5 thoughts on “Eating Disorder Myths

  1. Great list, and as usual, great outreach in general.

    I do have a specific comment on the description under Myth #1 though: Bulimia can absolutely cause weight loss. It is not uncommon for bulimics to be of average weight or overweight, but it is also not uncommon for them to be underweight. Some of the smallest sufferers I have met in my many years “in the biz” have been bulimics, and I myself have lost weight not just with anorexia alone (without bulimic behaviors), but also with bulimia alone (without anorexic behaviors). I have gained and maintained with bulimic behaviors as well, at different times throughout my history, but I have definitely lost significant amounts of weight as well. Of course some doctors will diagnose individuals like this with “Anorexia Nervosa: Purging Type” but the reality is that they were/I was 100% bulimic at the time.

    • You’re right – going to perhaps elaborate on that now so it’s a bit clearer. I mostly maintained, particularly towards the end of the bulimia as my metabolism became worse. I probably lost weight a lot slower though, so it wasn’t as noticeable too – was that applicable for you also? X

      • My history with EDs is so long that I can say yes to just about everything. There were times when I did lose weight rapidly with bulimic behaviors though – comparable to very strict restricting.

        PS I hope I hope I hope nobody sees this and thinks “oh hey, great tip!”

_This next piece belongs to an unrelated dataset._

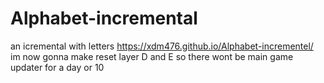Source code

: # Alphabet-incremental
an icremental with letters
https://xdm476.github.io/Alphabet-incrementel/
im now gonna make reset layer D and E so there wont be main game updater for a day or 10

  2. As for myth 2, I think that eating disorders present themselves in such a different way for males. They are probably much less likely to become bulimic or anorexic and more likely to hit the weights at the gym – with the same obsessive nature as under many EDs – and manipulate their diet through protein shakes, and even through steroids in more extreme cases. The aims of the ED are the same (improved appearance, mostly as result to societies flawed expectations of ‘normality’), but the notion of what that is for males and females is very different. For females it might be ‘skinny’, but for men its to be ‘strong’ and ‘big’. Makes it very hard to quantify.

    Would you saw that the male who goes to the gym religiously every day and manipulates their diet – not in training for a sport, but purely for ‘aesthetics’ – has an ED? I would say…probably. It’s the same obsession really.

    • Sure, definitely agree that these things are of an eating disordered nature. I think you’d be surprised though re males and anorexia and bulimia – like you’re right, the statistics are a lot lower, but nevertheless it is evident that males struggle with similar food behaviours. and I guess when it really does boil down to it, it is about the obsession over food and weight loss / appearence.